The planet is being consumed by humans
Net primary production is a measure of the combined photosynthetic output of all the world's plants. Because we grab so much for ourselves, smaller and smaller amounts are left in the food chain for the rest of life on Earth.
No wonder so many other species are going extinct, displaced to the margins of existence in disappearing forests and degraded ecosystems. According to the latest International Union for Conservation Nature's (IUCN) Red List, 40% of amphibians, 25% of mammals, 14% birds and 33% of corals are threatened with extinction.
And it's only expected to get worse. Within another 30 years the global human population will exceed 9 billion people, meaning we will have to increase food production by at least another 70% in order to stave off mass famine.
Superimposed on all of this is the climate crisis, which will expand deserts, shift rainfall patterns beyond recognition and make large areas of the world's current continental breadbaskets too hot or dry to grow crops.
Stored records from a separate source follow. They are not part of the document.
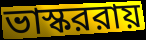
ভাস্কররায়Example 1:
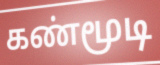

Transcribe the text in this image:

கண்மூடி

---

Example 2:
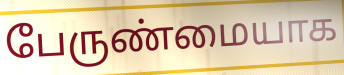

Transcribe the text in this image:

பேருண்மையாக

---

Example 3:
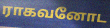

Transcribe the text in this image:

ராகவனோட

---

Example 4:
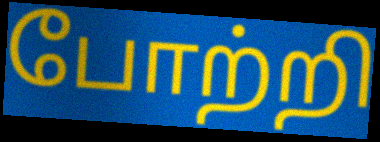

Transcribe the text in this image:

போற்றி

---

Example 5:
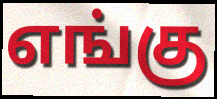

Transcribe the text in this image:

எங்கு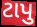
ટાપુ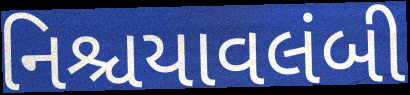
નિશ્ચયાવલંબીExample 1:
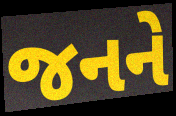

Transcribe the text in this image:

જનને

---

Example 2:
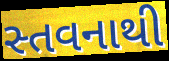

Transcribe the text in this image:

સ્તવનાથી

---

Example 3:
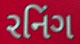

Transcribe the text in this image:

રનિંગ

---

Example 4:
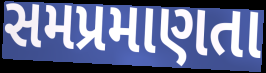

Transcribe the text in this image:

સમપ્રમાણતા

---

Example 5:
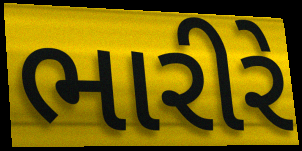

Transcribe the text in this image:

ભારીરે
These challenges are outlined in the latest special report of the UN's Intergovernmental Panel on Climate Change (IPCC), this time focusing on the issue of land use.
The implications are profound. Just as the climate crisis demands that we transform our energy use, abandoning fossil fuels and switching to clean energy sources worldwide, addressing the challenge of land use requires dramatic changes in how we grow and consume food.
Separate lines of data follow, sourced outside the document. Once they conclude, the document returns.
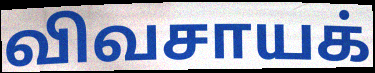
விவசாயக்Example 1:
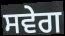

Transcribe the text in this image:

ਸਵੇਗ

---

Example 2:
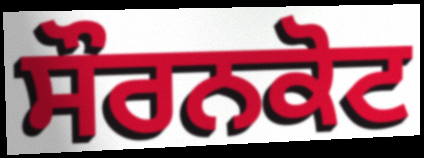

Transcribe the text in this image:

ਸੌਰਨਕੋਟ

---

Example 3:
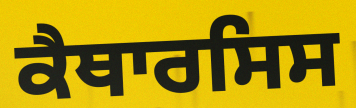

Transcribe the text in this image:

ਕੈਥਾਰਸਿਸ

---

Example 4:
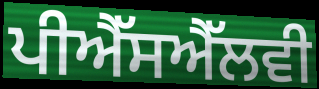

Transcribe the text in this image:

ਪੀਐੱਸਐੱਲਵੀ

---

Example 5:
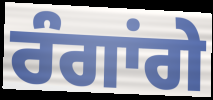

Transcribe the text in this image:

ਰੰਗਾਂਗੇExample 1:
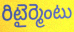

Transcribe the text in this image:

రిటైర్మెంటు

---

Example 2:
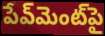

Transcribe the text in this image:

పేవ్‌మెంట్‌పై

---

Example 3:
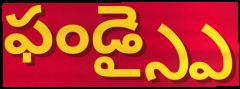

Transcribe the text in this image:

ఫండ్స్పై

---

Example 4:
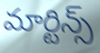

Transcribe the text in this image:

మార్టిన్స్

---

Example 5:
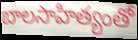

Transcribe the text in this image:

బాలసాహిత్యంతో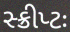
સ્ક્રીપ્ટઃ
The two crises are also intimately linked. The scientists make clear that without addressing land it will be impossible to fully tackle global heating, because 22% of greenhouse gas emissions arise from agriculture, forestry and other land use.
Although the IPCC experts are cautious in their use of language and do not make specific recommendations, it is clear from the report that a massive priority is to shift diets in developed countries away from the current heavy use of meat and dairy products.
The majority of the world's land is used not to feed humans directly but to support livestock. Over-consumption of meat is unhealthy, and also an environmental disaster: rainforests are cleared in Brazil both to provide pasture for beef cattle, but also to grow soya crops for export to markets like Europe where they are mostly used in animal feed.
Ruminants like sheep and cattle do not only degrade land directly through over-grazing and pollution from manure, they also release enormous quantities of methane, a global warming gas thirty times as powerful as carbon dioxide.
For Western consumers, giving up steak and lamb is arguably the single most important personal contribution to tackling both the climate and biodiversity crises. A largely vegetarian -- or better still, vegan -- planet would be able to dramatically reduce agriculture, sparing more land for nature.
However, the farming lobbies are powerful. In Europe, farmers are supported by subsidies, without which much livestock production would already be uneconomic. Europeans pay through taxes to support unnecessary land destruction by agriculture -- hardly a sensible policy.